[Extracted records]
******************************

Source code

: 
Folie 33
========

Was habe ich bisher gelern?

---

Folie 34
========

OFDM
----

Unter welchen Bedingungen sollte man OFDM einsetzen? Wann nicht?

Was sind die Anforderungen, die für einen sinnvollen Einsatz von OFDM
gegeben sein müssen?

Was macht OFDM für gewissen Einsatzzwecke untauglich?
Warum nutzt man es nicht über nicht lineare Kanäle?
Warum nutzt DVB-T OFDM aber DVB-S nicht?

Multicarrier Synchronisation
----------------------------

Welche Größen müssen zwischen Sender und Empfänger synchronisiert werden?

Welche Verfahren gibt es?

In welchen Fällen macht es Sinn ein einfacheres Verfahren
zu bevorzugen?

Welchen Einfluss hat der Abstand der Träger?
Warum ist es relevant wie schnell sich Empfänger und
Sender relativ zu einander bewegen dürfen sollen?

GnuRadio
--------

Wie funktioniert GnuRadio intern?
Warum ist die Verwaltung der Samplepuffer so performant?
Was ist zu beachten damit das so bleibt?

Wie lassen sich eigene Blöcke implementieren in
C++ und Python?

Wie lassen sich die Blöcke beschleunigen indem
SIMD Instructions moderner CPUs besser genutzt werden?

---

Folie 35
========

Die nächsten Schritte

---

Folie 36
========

******************************

- The task -
Rewrite the lines of the records above, changing every "Folie" to "Slide" and keeping everything else the same.

- Solution -
Source code

: 
Slide 33
========

Was habe ich bisher gelern?

---

Slide 34
========

OFDM
----

Unter welchen Bedingungen sollte man OFDM einsetzen? Wann nicht?

Was sind die Anforderungen, die für einen sinnvollen Einsatz von OFDM
gegeben sein müssen?

Was macht OFDM für gewissen Einsatzzwecke untauglich?
Warum nutzt man es nicht über nicht lineare Kanäle?
Warum nutzt DVB-T OFDM aber DVB-S nicht?

Multicarrier Synchronisation
----------------------------

Welche Größen müssen zwischen Sender und Empfänger synchronisiert werden?

Welche Verfahren gibt es?

In welchen Fällen macht es Sinn ein einfacheres Verfahren
zu bevorzugen?

Welchen Einfluss hat der Abstand der Träger?
Warum ist es relevant wie schnell sich Empfänger und
Sender relativ zu einander bewegen dürfen sollen?

GnuRadio
--------

Wie funktioniert GnuRadio intern?
Warum ist die Verwaltung der Samplepuffer so performant?
Was ist zu beachten damit das so bleibt?

Wie lassen sich eigene Blöcke implementieren in
C++ und Python?

Wie lassen sich die Blöcke beschleunigen indem
SIMD Instructions moderner CPUs besser genutzt werden?

---

Slide 35
========

Die nächsten Schritte

---

Slide 36
========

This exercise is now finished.